====== INFORMATION PROVIDED

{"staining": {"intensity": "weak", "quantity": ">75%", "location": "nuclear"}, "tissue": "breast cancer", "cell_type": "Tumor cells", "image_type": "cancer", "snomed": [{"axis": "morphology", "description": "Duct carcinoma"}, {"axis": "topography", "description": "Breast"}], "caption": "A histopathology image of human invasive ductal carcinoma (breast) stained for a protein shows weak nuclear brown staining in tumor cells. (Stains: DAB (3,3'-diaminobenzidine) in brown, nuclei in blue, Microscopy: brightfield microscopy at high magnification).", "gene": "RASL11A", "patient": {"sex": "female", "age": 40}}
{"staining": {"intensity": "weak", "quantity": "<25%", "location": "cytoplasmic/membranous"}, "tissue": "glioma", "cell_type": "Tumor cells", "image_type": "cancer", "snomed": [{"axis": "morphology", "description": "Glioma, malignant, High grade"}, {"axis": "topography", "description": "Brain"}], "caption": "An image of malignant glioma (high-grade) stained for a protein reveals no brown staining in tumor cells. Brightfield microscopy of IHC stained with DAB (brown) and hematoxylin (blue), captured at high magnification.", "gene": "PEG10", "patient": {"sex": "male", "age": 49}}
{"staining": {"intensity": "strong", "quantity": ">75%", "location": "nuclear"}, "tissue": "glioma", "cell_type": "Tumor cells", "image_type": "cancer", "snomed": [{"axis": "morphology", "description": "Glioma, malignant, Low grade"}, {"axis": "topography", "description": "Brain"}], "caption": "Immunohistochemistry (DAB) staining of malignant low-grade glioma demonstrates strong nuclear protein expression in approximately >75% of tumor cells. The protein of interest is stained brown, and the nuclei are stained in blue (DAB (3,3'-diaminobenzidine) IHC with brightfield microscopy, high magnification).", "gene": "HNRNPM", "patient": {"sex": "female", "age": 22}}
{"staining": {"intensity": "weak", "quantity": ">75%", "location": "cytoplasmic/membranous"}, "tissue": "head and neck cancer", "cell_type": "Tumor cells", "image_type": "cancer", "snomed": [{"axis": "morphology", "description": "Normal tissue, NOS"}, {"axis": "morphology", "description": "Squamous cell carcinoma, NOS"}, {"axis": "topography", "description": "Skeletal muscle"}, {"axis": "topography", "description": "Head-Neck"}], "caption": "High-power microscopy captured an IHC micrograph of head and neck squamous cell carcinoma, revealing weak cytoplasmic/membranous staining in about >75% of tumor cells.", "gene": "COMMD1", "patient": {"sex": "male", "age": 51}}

============

» TASK DIRECTIONS:
Give back each line above exactly as written.

» RESULT OF THIS TASK:
{"staining": {"intensity": "weak", "quantity": ">75%", "location": "nuclear"}, "tissue": "breast cancer", "cell_type": "Tumor cells", "image_type": "cancer", "snomed": [{"axis": "morphology", "description": "Duct carcinoma"}, {"axis": "topography", "description": "Breast"}], "caption": "A histopathology image of human invasive ductal carcinoma (breast) stained for a protein shows weak nuclear brown staining in tumor cells. (Stains: DAB (3,3'-diaminobenzidine) in brown, nuclei in blue, Microscopy: brightfield microscopy at high magnification).", "gene": "RASL11A", "patient": {"sex": "female", "age": 40}}
{"staining": {"intensity": "weak", "quantity": "<25%", "location": "cytoplasmic/membranous"}, "tissue": "glioma", "cell_type": "Tumor cells", "image_type": "cancer", "snomed": [{"axis": "morphology", "description": "Glioma, malignant, High grade"}, {"axis": "topography", "description": "Brain"}], "caption": "An image of malignant glioma (high-grade) stained for a protein reveals no brown staining in tumor cells. Brightfield microscopy of IHC stained with DAB (brown) and hematoxylin (blue), captured at high magnification.", "gene": "PEG10", "patient": {"sex": "male", "age": 49}}
{"staining": {"intensity": "strong", "quantity": ">75%", "location": "nuclear"}, "tissue": "glioma", "cell_type": "Tumor cells", "image_type": "cancer", "snomed": [{"axis": "morphology", "description": "Glioma, malignant, Low grade"}, {"axis": "topography", "description": "Brain"}], "caption": "Immunohistochemistry (DAB) staining of malignant low-grade glioma demonstrates strong nuclear protein expression in approximately >75% of tumor cells. The protein of interest is stained brown, and the nuclei are stained in blue (DAB (3,3'-diaminobenzidine) IHC with brightfield microscopy, high magnification).", "gene": "HNRNPM", "patient": {"sex": "female", "age": 22}}
{"staining": {"intensity": "weak", "quantity": ">75%", "location": "cytoplasmic/membranous"}, "tissue": "head and neck cancer", "cell_type": "Tumor cells", "image_type": "cancer", "snomed": [{"axis": "morphology", "description": "Normal tissue, NOS"}, {"axis": "morphology", "description": "Squamous cell carcinoma, NOS"}, {"axis": "topography", "description": "Skeletal muscle"}, {"axis": "topography", "description": "Head-Neck"}], "caption": "High-power microscopy captured an IHC micrograph of head and neck squamous cell carcinoma, revealing weak cytoplasmic/membranous staining in about >75% of tumor cells.", "gene": "COMMD1", "patient": {"sex": "male", "age": 51}}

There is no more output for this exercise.